Among the entries, find each line that includes the string "labels" and list it.
*** Opening of DATA ***
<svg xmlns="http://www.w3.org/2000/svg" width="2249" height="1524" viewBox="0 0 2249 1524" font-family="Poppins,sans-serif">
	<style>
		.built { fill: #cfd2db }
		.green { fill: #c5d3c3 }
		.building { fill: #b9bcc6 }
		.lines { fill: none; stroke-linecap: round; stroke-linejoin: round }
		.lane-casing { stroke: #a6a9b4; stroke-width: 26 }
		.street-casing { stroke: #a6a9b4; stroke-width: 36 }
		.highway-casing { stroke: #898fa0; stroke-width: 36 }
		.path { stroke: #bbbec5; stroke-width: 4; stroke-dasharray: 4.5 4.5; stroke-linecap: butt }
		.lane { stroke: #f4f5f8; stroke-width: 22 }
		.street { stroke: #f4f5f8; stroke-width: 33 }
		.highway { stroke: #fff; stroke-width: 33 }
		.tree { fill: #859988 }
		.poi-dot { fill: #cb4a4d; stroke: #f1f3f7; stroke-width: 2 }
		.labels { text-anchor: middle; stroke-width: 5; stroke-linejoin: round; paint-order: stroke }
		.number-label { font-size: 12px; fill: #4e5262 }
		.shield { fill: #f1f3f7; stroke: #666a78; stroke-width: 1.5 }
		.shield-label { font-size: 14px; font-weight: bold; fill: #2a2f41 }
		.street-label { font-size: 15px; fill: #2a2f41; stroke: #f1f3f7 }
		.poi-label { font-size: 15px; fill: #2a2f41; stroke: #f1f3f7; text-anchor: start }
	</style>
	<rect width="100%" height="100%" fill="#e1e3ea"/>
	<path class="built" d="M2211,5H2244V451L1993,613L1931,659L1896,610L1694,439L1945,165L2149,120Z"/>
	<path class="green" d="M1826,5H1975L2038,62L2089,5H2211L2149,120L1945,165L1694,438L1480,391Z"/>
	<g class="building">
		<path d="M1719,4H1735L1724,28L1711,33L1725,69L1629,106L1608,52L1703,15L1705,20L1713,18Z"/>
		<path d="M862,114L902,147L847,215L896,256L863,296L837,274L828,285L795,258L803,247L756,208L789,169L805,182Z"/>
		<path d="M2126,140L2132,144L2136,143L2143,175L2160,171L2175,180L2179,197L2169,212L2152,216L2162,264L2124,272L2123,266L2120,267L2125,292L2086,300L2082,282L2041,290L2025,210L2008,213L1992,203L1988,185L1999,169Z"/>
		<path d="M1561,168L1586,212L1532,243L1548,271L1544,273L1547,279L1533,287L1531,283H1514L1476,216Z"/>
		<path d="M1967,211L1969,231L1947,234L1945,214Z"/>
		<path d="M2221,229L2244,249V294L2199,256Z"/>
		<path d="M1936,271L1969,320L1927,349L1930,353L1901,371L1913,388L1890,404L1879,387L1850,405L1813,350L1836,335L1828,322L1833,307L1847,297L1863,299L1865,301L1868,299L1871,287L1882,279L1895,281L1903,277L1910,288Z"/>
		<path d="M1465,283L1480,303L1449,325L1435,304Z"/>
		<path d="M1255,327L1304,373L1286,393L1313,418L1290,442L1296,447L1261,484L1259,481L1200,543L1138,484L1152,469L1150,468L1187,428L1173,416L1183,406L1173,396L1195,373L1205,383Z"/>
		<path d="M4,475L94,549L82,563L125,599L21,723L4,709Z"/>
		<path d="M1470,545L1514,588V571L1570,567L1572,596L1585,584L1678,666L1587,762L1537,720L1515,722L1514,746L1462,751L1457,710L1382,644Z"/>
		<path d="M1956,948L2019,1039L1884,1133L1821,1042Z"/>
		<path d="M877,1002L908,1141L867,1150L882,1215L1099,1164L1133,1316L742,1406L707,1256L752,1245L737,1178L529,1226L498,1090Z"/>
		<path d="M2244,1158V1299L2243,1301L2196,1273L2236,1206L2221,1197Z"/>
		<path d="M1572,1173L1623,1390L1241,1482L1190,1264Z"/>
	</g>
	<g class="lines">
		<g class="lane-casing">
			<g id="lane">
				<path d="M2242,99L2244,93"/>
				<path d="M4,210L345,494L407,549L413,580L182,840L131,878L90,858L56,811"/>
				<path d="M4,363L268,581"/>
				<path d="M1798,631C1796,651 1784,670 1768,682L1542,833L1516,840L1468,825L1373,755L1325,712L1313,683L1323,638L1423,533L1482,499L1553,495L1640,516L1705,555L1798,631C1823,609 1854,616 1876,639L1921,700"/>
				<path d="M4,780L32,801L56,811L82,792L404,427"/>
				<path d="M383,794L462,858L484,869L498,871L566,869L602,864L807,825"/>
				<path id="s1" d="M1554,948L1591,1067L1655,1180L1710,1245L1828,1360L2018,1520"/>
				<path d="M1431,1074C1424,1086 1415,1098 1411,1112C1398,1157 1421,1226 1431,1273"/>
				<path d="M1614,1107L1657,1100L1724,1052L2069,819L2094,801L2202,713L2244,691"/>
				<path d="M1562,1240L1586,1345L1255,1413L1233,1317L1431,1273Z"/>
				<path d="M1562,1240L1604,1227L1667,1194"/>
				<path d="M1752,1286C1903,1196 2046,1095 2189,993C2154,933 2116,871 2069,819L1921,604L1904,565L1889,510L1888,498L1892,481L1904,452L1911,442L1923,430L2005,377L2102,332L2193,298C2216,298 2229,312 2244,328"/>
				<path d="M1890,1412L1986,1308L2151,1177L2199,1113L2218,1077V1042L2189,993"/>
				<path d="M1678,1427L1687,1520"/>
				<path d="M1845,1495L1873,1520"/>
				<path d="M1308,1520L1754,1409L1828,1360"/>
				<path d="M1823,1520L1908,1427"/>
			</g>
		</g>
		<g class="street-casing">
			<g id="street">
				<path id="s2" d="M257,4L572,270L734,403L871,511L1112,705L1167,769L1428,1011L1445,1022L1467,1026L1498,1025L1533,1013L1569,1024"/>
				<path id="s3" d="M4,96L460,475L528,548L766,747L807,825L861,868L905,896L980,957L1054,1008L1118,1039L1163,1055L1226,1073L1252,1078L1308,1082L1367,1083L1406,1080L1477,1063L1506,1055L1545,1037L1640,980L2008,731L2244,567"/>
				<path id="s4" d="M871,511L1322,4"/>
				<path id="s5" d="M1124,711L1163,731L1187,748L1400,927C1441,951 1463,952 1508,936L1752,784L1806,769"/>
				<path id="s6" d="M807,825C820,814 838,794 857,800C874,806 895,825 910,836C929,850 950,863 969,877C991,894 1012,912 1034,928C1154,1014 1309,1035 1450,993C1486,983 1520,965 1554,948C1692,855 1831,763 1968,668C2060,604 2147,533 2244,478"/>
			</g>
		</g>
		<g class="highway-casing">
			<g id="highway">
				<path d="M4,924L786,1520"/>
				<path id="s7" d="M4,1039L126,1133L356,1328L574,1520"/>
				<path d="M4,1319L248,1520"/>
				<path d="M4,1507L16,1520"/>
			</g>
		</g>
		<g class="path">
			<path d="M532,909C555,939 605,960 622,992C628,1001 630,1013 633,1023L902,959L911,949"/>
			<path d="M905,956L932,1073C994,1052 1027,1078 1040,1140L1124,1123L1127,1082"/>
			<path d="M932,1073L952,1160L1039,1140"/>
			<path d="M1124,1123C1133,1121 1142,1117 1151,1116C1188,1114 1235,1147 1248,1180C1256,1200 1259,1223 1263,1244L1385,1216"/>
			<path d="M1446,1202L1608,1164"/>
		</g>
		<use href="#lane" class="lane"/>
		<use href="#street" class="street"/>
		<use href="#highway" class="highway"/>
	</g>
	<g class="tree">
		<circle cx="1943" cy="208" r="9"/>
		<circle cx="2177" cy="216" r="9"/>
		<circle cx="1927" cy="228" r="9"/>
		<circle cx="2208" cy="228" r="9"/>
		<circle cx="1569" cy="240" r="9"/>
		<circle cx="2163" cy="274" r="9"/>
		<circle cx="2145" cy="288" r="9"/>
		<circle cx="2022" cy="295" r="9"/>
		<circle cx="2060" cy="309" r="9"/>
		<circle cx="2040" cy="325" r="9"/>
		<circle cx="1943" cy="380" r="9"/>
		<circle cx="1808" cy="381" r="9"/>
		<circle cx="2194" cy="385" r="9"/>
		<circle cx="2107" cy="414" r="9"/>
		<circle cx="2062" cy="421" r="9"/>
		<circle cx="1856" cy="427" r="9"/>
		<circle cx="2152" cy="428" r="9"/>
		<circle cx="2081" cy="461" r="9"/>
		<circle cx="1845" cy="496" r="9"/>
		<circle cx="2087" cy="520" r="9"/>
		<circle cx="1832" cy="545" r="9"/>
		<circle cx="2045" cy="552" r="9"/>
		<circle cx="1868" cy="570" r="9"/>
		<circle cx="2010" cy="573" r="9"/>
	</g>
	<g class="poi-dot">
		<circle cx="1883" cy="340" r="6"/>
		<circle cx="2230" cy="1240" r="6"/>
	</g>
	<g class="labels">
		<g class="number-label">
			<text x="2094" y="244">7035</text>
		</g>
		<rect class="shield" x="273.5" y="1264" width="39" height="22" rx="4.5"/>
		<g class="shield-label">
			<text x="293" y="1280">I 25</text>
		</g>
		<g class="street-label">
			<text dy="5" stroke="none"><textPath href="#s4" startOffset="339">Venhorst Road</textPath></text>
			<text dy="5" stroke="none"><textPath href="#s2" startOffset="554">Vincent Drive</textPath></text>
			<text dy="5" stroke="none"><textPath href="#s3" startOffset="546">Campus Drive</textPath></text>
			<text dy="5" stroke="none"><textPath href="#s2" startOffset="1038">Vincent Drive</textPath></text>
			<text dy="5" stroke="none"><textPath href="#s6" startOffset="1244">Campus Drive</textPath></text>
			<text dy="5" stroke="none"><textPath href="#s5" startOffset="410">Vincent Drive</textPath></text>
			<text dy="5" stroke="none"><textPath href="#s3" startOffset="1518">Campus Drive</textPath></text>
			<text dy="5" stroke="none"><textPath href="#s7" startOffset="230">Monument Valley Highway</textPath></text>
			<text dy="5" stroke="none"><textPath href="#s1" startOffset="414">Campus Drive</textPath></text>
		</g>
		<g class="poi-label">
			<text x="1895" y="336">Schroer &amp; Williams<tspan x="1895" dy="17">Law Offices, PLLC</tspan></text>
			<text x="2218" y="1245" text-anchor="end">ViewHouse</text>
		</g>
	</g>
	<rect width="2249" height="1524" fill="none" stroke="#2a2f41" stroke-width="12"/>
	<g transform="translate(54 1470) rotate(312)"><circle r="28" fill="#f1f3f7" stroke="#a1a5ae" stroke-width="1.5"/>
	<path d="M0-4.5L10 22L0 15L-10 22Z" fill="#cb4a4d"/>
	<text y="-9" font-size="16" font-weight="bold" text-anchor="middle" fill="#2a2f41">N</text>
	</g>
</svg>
*** Close of DATA ***
**TASK ANSWER**
		.labels { text-anchor: middle; stroke-width: 5; stroke-linejoin: round; paint-order: stroke }
	<g class="labels">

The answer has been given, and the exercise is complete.